[Goal of the exercise] The lines to return are those below that contain the word "input".

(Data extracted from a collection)
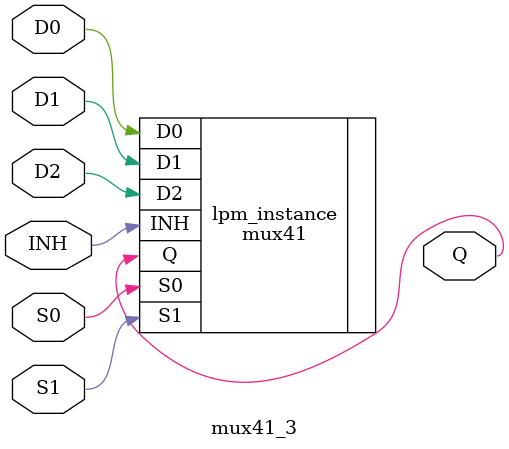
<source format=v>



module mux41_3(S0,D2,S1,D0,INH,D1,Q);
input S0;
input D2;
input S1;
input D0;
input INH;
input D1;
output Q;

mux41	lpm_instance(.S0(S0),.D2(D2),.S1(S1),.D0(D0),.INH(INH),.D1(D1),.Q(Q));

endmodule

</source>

[Your response]
input S0;
input D2;
input S1;
input D0;
input INH;
input D1;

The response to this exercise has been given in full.